Mark Liu, MHA, senior director of oncology strategy, transformation, and analytics, Oncology Service Line at Mount Sinai Health System & Tisch Cancer Institute, echoed Hopkins’s sentiment on the issue—where more than 7,000 nurses in NYC walked off the job and went on a three-day strike in early January. “We aim for perfection, but, in moments of crisis, there is a lot to handle,” he said. According to Liu and Hopkins, burnout, stress, and a reduced workforce contributed to the NYC nursing strike. “It wasn’t about salary. It was about fighting for safer staffing ratios and not wanting to take care of patients in hallways,” Hopkins explained.
Liu and Hopkins also asserted that the COVID-19 pandemic created a lasting strain among nurses that may have contributed to the strike. “COVID[-19] really did a lot to the nursing workforce,” Hopkins said. And Liu adding: “During COVID[-19], there were long, incredibly intense days. We were home for maybe four hours on some days. The uncertainty of not knowing when it would end—it was very tough.”
To supplement the gap in care created by the strike, Hopkins’ team sought the services of travel nurses. “We knew we were going to add travel nurses, but they are expensive,” she said. “I onboarded 485 nurses in three days.” Her team also employed specialty nurses to assist in care delivery at her cancer program.
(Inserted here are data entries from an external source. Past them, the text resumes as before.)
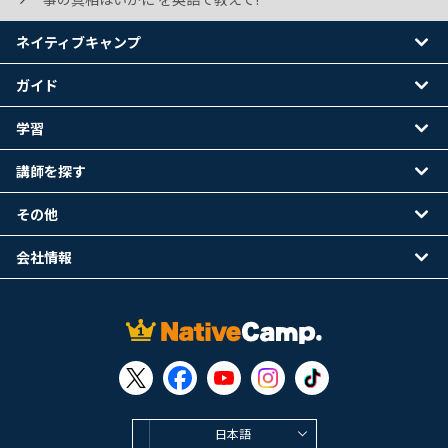
ネイティブキャンプ
ガイド
学習
講師を探す
その他
会社情報
日本語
The impact of the NYC nursing strike also affected different members of the multidisciplinary cancer care team. “Our respiratory therapists, our nurses’ aides, who were not in the same contract, our unit secretaries, they were all impacted,” said Hopkins. “The impact was real for everyone. It wasn’t just nurses.”
Moving forward, Liu and Hopkins believe it is incumbent for health systems and/or hospitals’ leadership to ensure workplace satisfaction—thereby reducing the risk of a strike among other groups within healthcare.
“This conference [#AMCCBS] will have an impact on improving cancer care delivery on Monday morning,” said ACCC Immediate-Past President David R. Penberthy, MD, MBA, medical director, Radiation Oncology at Penn State Health Milton S. Hershey Medical Center, at the conclusion of #AMCCBS. The inclusion of small-group deep dives and expert-driven general sessions gave attendees unique insights and strategies to take home to improve operations at their program or practice. Looking forward, ACCC will continue to provide resources and tools based on the conversations at #AMCCBS that cancer programs and practices everywhere can use to facilitate the delivery of comprehensive, high-quality, and equitable cancer care to patients.